Although the Greens had no direct influence on the state budget, they still maintained a close working relationship with the government and remained so involved in the legislative process. The government had to often rely on the support of the Greens in voting laws, because they were not backed by the conservative United Future Party. The government gained by the " juggling with two diametrically different parties ' praise from journalists.

Because the moratorium on genetic engineering is now expired, try the Greens under the new government to influence legislation to prevent under the given circumstances, a legal permission from the genetic modification of animals and plants. Genetic engineering is still one of the main themes of the Green Party of Aotearoa New Zealand.

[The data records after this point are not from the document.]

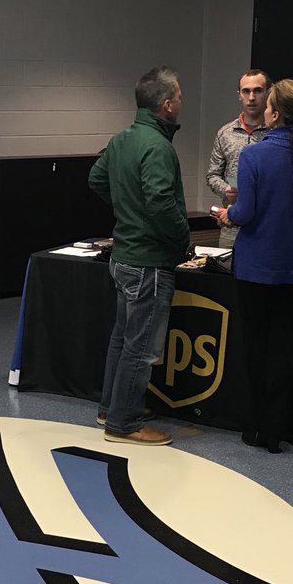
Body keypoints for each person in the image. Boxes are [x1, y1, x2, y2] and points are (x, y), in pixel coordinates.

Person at [215, 78, 293, 454]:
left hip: (254, 269)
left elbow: (247, 213)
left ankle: (257, 426)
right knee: (286, 350)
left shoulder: (255, 155)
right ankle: (280, 427)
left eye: (265, 103)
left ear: (275, 112)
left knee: (256, 348)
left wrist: (227, 215)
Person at [88, 66, 189, 446]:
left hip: (124, 257)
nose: (181, 102)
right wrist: (181, 238)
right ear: (167, 105)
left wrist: (126, 208)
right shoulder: (158, 146)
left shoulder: (122, 138)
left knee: (123, 338)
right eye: (179, 97)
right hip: (148, 262)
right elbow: (161, 202)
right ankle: (125, 423)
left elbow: (96, 179)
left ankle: (110, 408)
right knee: (142, 347)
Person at [206, 69, 271, 248]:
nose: (251, 97)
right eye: (246, 91)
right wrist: (225, 188)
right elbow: (212, 175)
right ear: (239, 95)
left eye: (257, 91)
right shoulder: (225, 133)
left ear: (268, 93)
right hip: (231, 226)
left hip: (265, 227)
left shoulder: (276, 133)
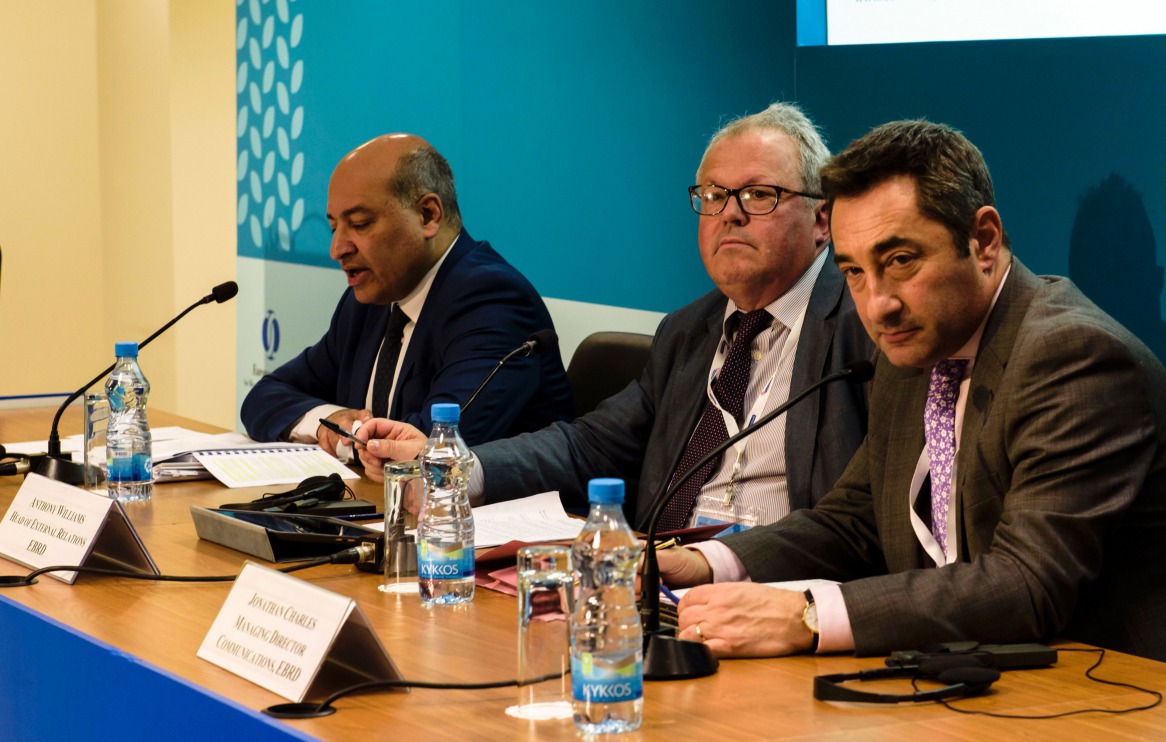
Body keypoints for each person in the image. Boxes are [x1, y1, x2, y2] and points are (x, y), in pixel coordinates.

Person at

In 2005, the Greens succeeded again with 5.3% representation in parliament, even though they suffered losses. So they could only send six delegates. From the Labor government they were now completely excluded after United Future and New Zealand First refused to support a government with green participation.

For the Greens now sit Sue Bradford, Sue Kedgley, Keith Locke, Metiria Turei and Nandor Tanczos (replaces Ron Donald ) in the House of Representatives.